Longest Collatz Sequence- Memoization- Python- Iterative vs Recursive

Question

dict={}
def recur(n):
    counter=1
    original=n
    while n!=1:
        n = n/2 if n % 2 == 0 else 3*n+1
        if n in dict:
            counter=counter+dict[n]
            dict[original]=counter
            return counter

        counter=counter+1
    dict[original]=counter
    return counter
for i in range(1,1000000):
    recur(i)
print(max(dict.keys(), key=(lambda k: dict[k])))

How can I memoize all the numbers used in one calling? For example when I call recur(13), it will store only the value of 13 in dict but not the values of 40,20,10,5 etc that are used in recur(13)

Also, I am unable to produce a recursive function as I can either count (by adding counter argument in function) but then I can't add the values in dictionary.

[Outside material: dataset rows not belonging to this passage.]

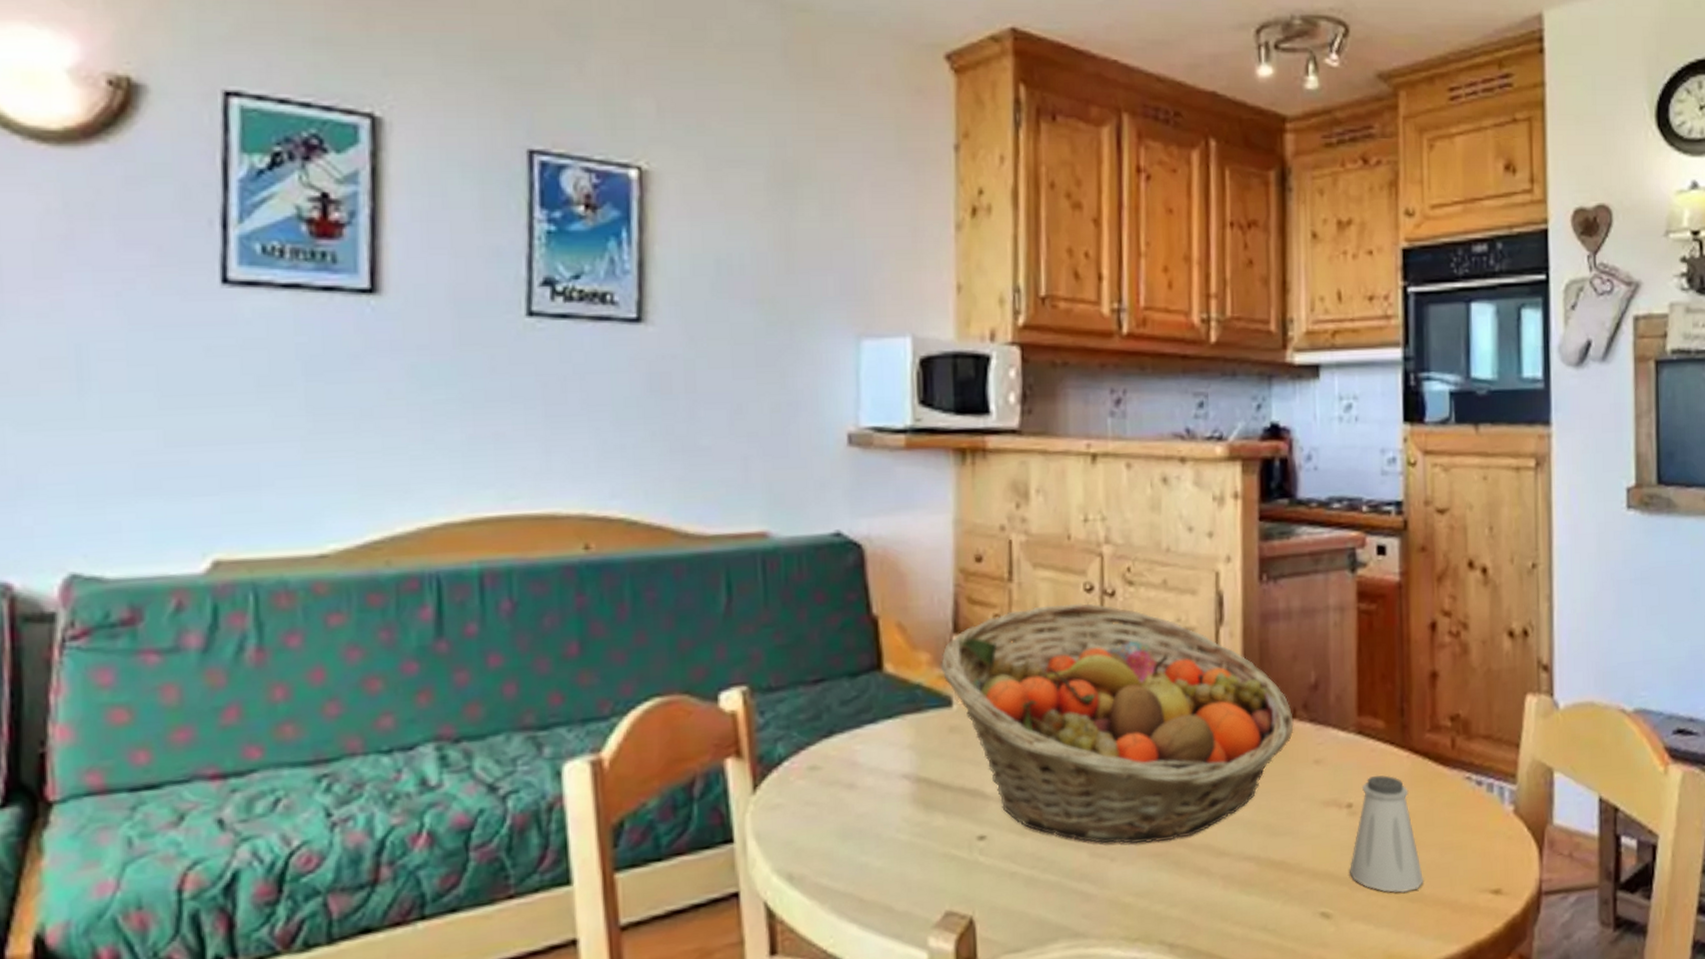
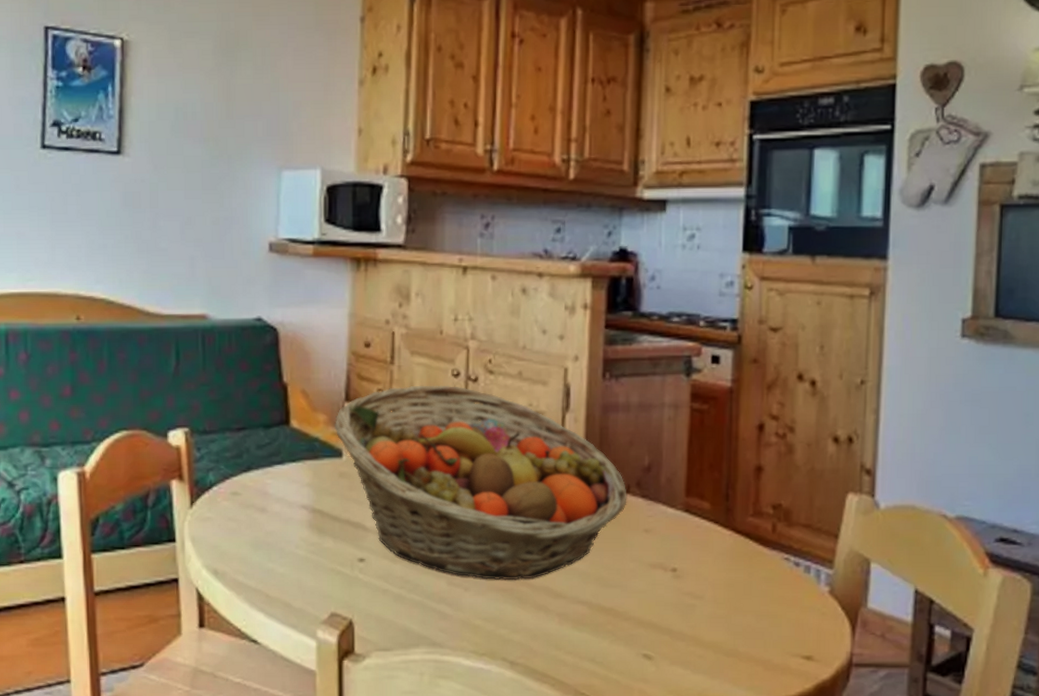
saltshaker: present [1349,775,1424,893] -> none [670,547,740,647]

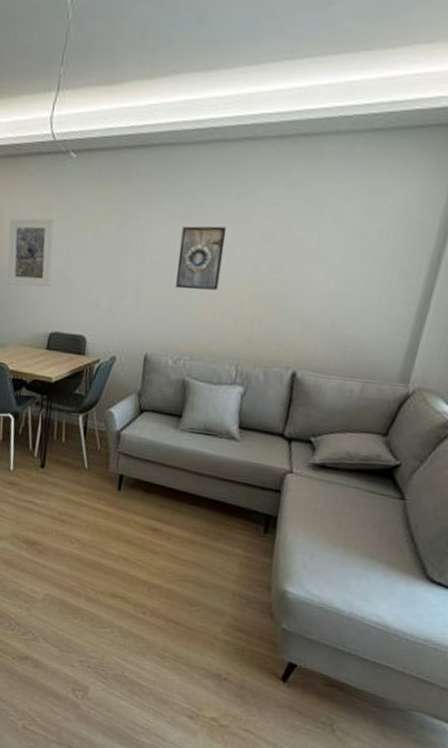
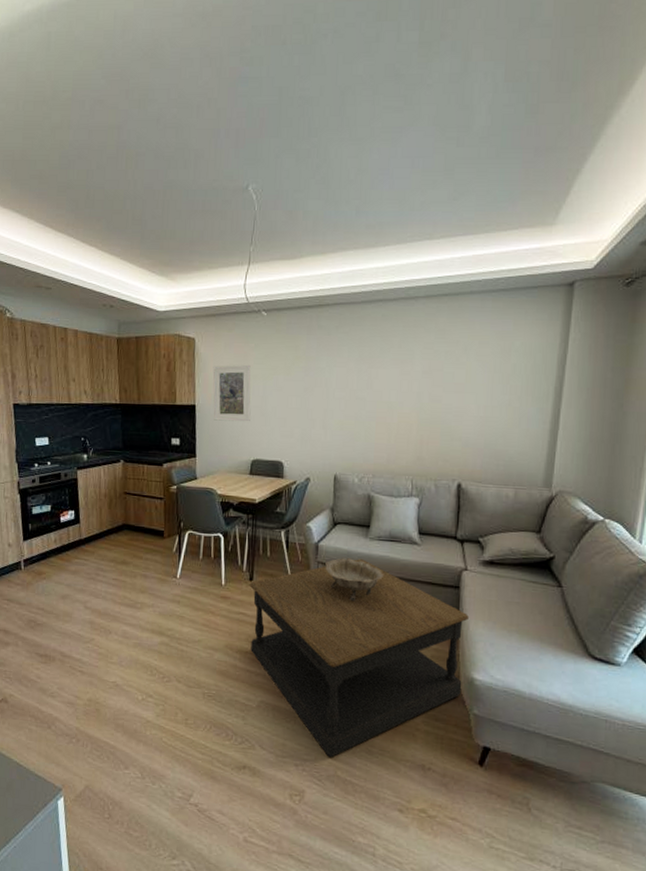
coffee table: none [38,452,288,658] -> present [249,559,469,758]
decorative bowl: none [126,449,193,499] -> present [325,558,383,602]
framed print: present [176,226,227,290] -> none [355,366,393,419]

Please suggest a way so that maximum possible values are stored in memory and also the function is recursive?

Answer 1

This is the most readable (and also quite pythonic) way to write the recursive function that I can think of; it basically just spells out the rule for building the sequence as you'd explain it to somebody:

count = {}

def recur(n):
    if n not in count:  # memoize
        if n == 1:
            count[n] = 0  # finished
        else:
            count[n] = recur(n//2 if n % 2 == 0 else 3*n + 1)
        count[n] += 1  # this step
    return count[n]

for i in range(1, 100):
    recur(i)

for item in sorted(count.items()):
    print(item)

Initialising the count cache with 1 will allow an optimisation but sacrifice the direct translation of the formation rule into code:

count = {1: 1}

def recur(n):
    if n not in count:  # memoize
        count[n] = 1 + recur(n//2 if n % 2 == 0 else 3*n + 1)
    return count[n]